Hybride implementatie
If you prefer to use client-side AI, but can temporarily send data to the cloud, you can set up a hybrid implementation. This means users can experience features immediately, while in parallel downloading the local model. Once the model is downloaded, dynamically switch to the local session.
You can use any server-side implementation for hybrid, but it's probably best to stick with the same model family in both the cloud and locally to ensure you get comparable result quality. Getting started with the Gemini API and Web apps highlights the various approaches for the Gemini API.

Hybride demonstratie
The demo shows this flow in action. If the built-in AI API isn't available, the demo falls back to the Gemini API in the cloud. If the built-in model still needs to be downloaded, a progress indicator is shown to the user and the app uses the Gemini API in the cloud until the model is downloaded. Take a look at the full source code on GitHub .
Conclusie
What category does your app fall into? Do you require 100% client-side processing or can you use a hybrid approach? After you've answered this question, the next step is to implement the model download strategy that works best for you.

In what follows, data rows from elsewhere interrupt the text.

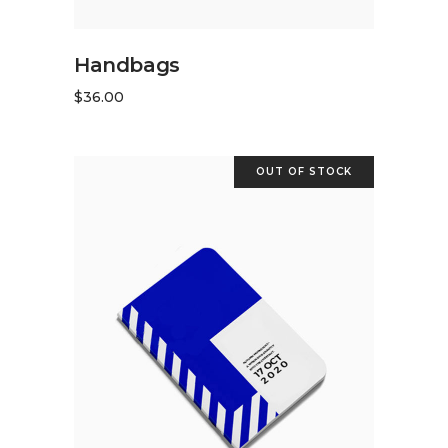
ADD TO CART
Handbags
$
36.00
OUT OF STOCK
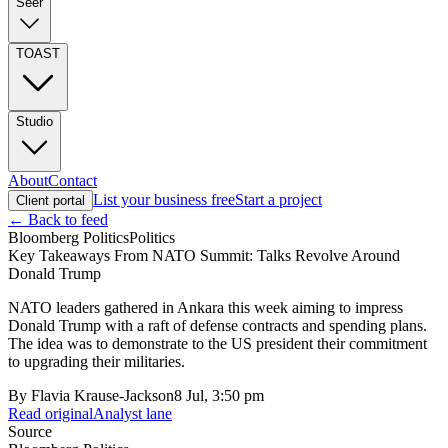
Seer
TOAST
Studio
About
Contact
List your business free
Start a project
Client portal
← Back to feed
Bloomberg Politics
Politics
Key Takeaways From NATO Summit: Talks Revolve Around
Donald Trump
NATO leaders gathered in Ankara this week aiming to impress
Donald Trump with a raft of defense contracts and spending plans.
The idea was to demonstrate to the US president their commitment
to upgrading their militaries.
By
Flavia Krause-Jackson
8 Jul, 3:50 pm
Read original
Analyst lane
Source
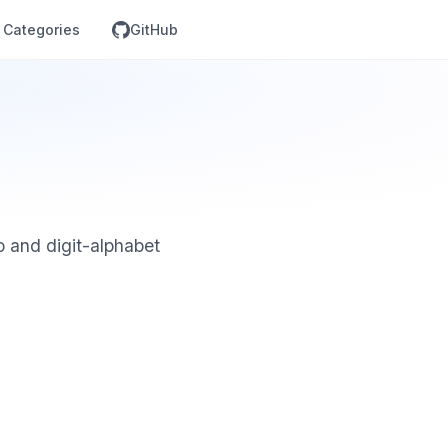
Categories
GitHub
 and digit-alphabet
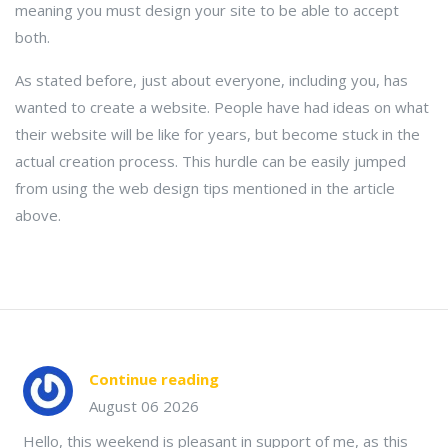
meaning you must design your site to be able to accept
both.
As stated before, just about everyone, including you, has
wanted to create a website. People have had ideas on what
their website will be like for years, but become stuck in the
actual creation process. This hurdle can be easily jumped
from using the web design tips mentioned in the article
above.
Continue reading
August 06 2026
Hello, this weekend is pleasant in support of me, as this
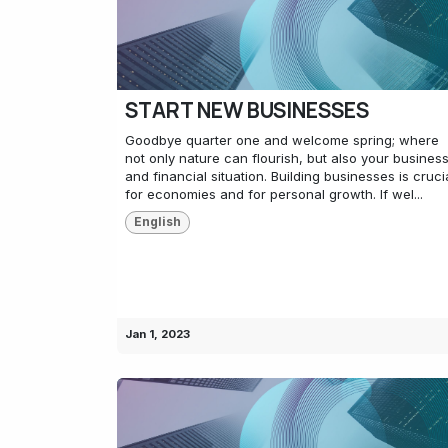
START NEW BUSINESSES
Goodbye quarter one and welcome spring; where
not only nature can flourish, but also your busines
and financial situation. Building businesses is cruci
for economies and for personal growth. If wel...
English
Jan 1, 2023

Zorg ervoor dat uw gebruikers altijd weten wanneer en of ze uw app al aan de clientzijde kunnen gebruiken door de voortgang van het downloaden van modellen weer te geven, zoals beschreven in deze handleiding.

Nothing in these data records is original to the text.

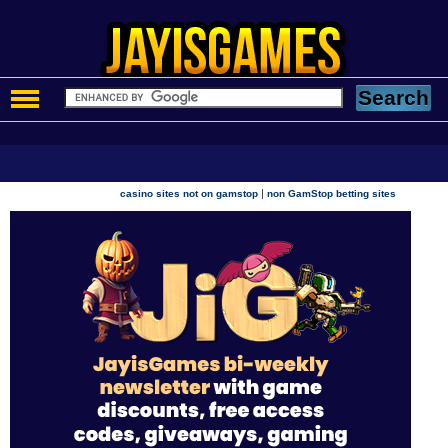
|
casino sites not on gamstop
non GamStop betting sites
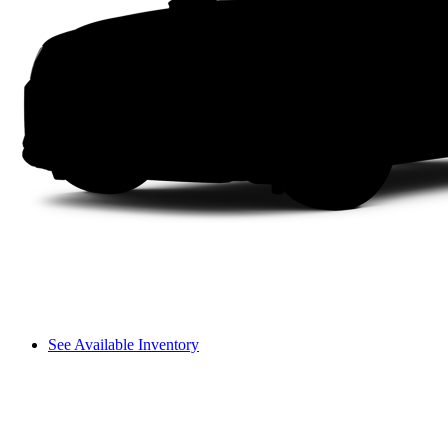
See Available Inventory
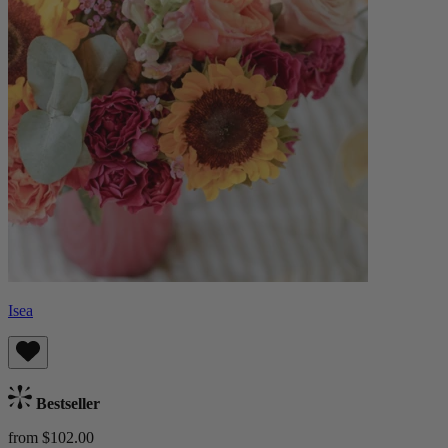
Isea
Bestseller
from $102.00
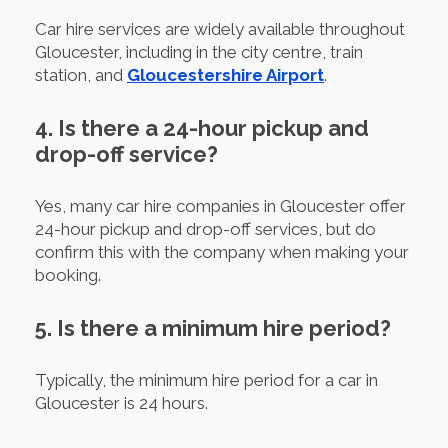
Car hire services are widely available throughout
Gloucester, including in the city centre, train
station, and
Gloucestershire Airport
.
4. Is there a 24-hour pickup and
drop-off service?
Yes, many car hire companies in Gloucester offer
24-hour pickup and drop-off services, but do
confirm this with the company when making your
booking.
5. Is there a minimum hire period?
Typically, the minimum hire period for a car in
Gloucester is 24 hours.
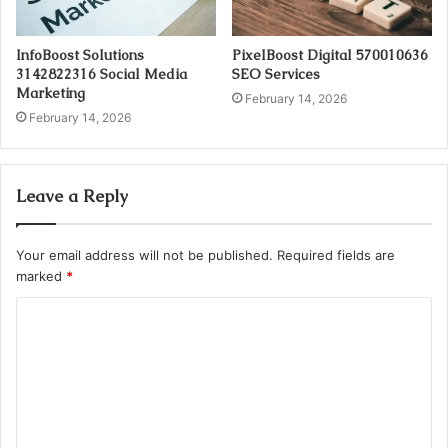
InfoBoost Solutions
PixelBoost Digital 570010636
3142822316 Social Media
SEO Services
Marketing
February 14, 2026
February 14, 2026
Leave a Reply
Your email address will not be published.
Required fields are
marked
*
C
o
m
m
e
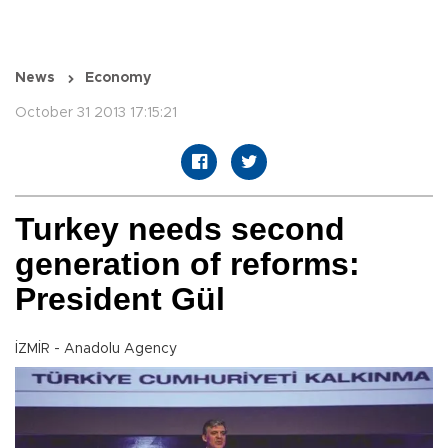
News
Economy
October 31 2013 17:15:21
Turkey needs second
generation of reforms:
President Gül
İZMİR - Anadolu Agency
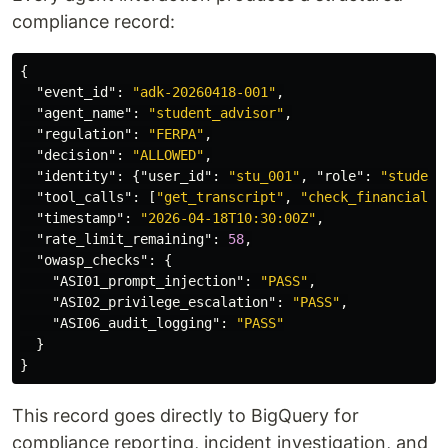
compliance record:
{
"event_id"
:
"adk-20260418-001"
,
"agent_name"
:
"student_advisor"
,
"regulation"
:
"FERPA"
,
"decision"
:
"ALLOWED"
,
"identity"
:
{
"user_id"
:
"stu_001"
,
"role"
:
"student
"tool_calls"
:
[
"get_transcript"
,
"check_financial_a
"timestamp"
:
"2026-04-18T10:30:00Z"
,
"rate_limit_remaining"
:
58
,
"owasp_checks"
:
{
"ASI01_prompt_injection"
:
"PASS"
,
"ASI02_privilege_escalation"
:
"PASS"
,
"ASI06_audit_logging"
:
"PASS"
}
}
This record goes directly to BigQuery for
compliance reporting, incident investigation, and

Remember that this isn't just a one-time challenge: if the browser purges the model due to storage pressure or when a new model version becomes available, the browser needs to download the model again. Whether you follow either the client-side or hybrid approach, you can be sure that you build the best possible experience for your users, and let the browser handle the rest.